A meat pie is a pie which is made with meat such as pork, beef, venison, or fish. Typically a meat pie is made as a closed pie, meaning that it has both a bottom and a top crust. The bottom crust is often made with a strongly reinforced dough so that it will not fail, while the top crust may be made with a more conventional flaky pie dough. Meat pies can be found firmly entrenched in the culinary tradition of Europe, with a variety of meats and flavorful additions. They are typically associated with more lower class dining, as meat pies are often filling, simply flavored, and somewhat messy.
Meat pies are included in a tradition of savory pies made with the intent of being served as a main course, rather than a dessert option. The basis of the pie is, of course, meat, which is cooked before being mixed with the other pie ingredients, to ensure that it is thoroughly cooked and soft enough to cut with a fork. One of the most popular variants on the meat pie is the steak pie, a dish which is popular in England, and made by stewing steak in a rich beef gravy before pouring it into a pie crust.
A meat pie is often made with vegetable ingredients to help fill it, such as carrots, potatoes, and celery. The vegetables are typically parbroiled or partially precooked as well, so that they are soft after baking. These vegetables make the pie cheaper, but they also create a less heavy meat pie, breaking up the dense protein of the meat.

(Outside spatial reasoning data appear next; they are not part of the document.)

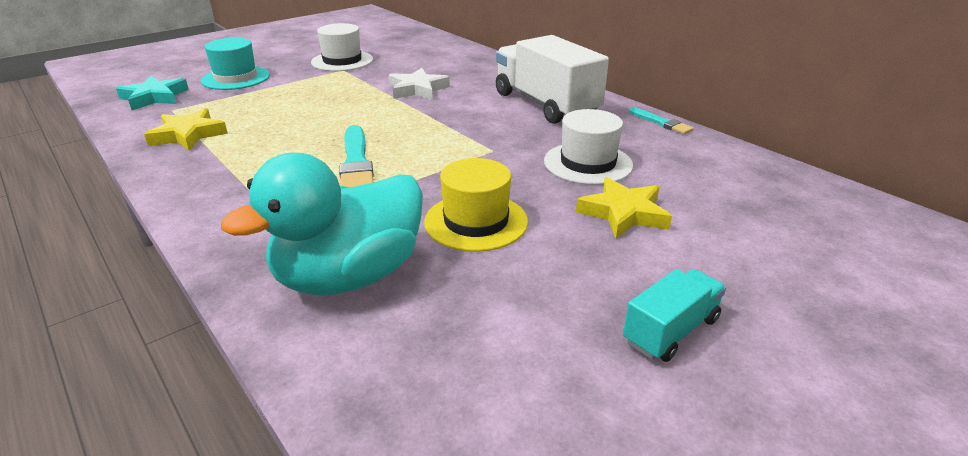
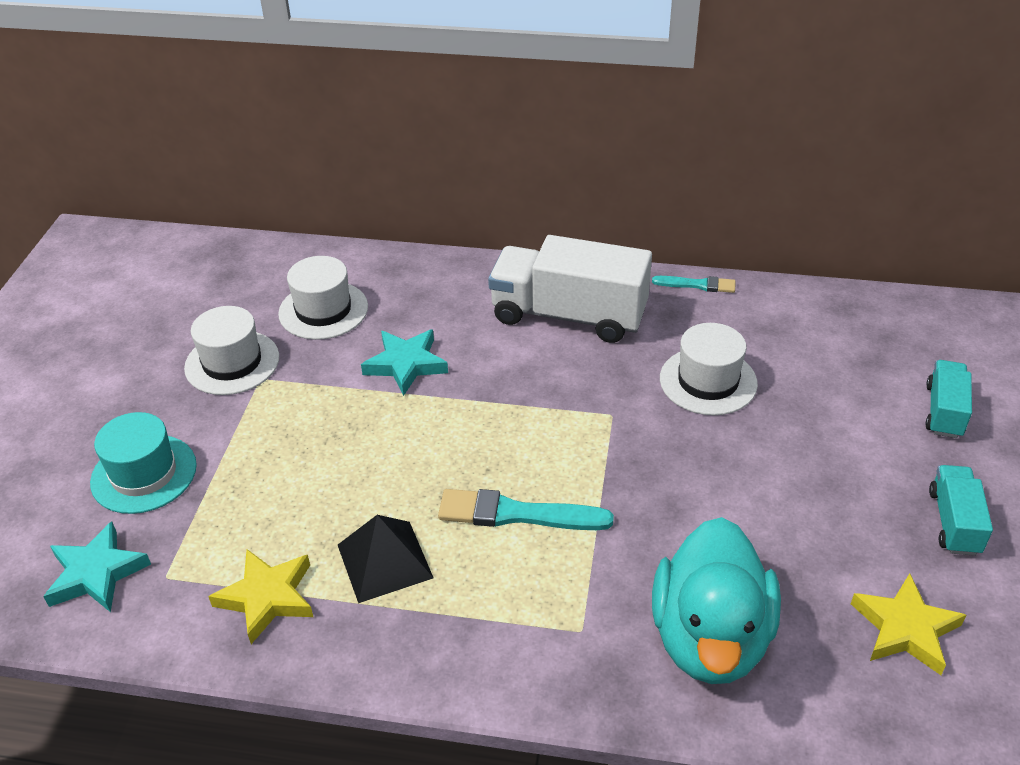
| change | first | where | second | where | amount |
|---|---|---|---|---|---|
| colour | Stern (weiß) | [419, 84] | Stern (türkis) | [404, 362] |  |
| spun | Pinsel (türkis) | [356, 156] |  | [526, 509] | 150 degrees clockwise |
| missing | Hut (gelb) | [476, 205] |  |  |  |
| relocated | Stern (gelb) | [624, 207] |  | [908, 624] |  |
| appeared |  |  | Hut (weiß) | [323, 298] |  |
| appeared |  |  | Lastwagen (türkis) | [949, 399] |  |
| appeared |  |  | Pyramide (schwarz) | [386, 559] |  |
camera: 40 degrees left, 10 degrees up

For financially struggling cooks, vegetables can also help to conceal a scarcity of meat.
The meat and vegetables of choice are mixed together with a flavorful gravy. Usually flour or another thickener is mixed into the pie filling so that it will not be runny, and it is poured into a sturdy bottom pie crust. The top pie crust is crimped on and slashed to allow air to escape while the meat pie is baking, and the pie is cooked in an oven until the crusts are golden brown.
A typical meat pie for a large family would be made in a single big pie dish. Depending on the pie and the region, the meat pie may be eaten plain or served with condiments like ketchup, mustard, salt, vinegar, or chutney. Cooks also make individual meat pies, designed to be eaten alone or packed as a snack. These individual meat pies are sometimes called “pot pies,” because they are often served in the individual tins, or pots, which they are baked in.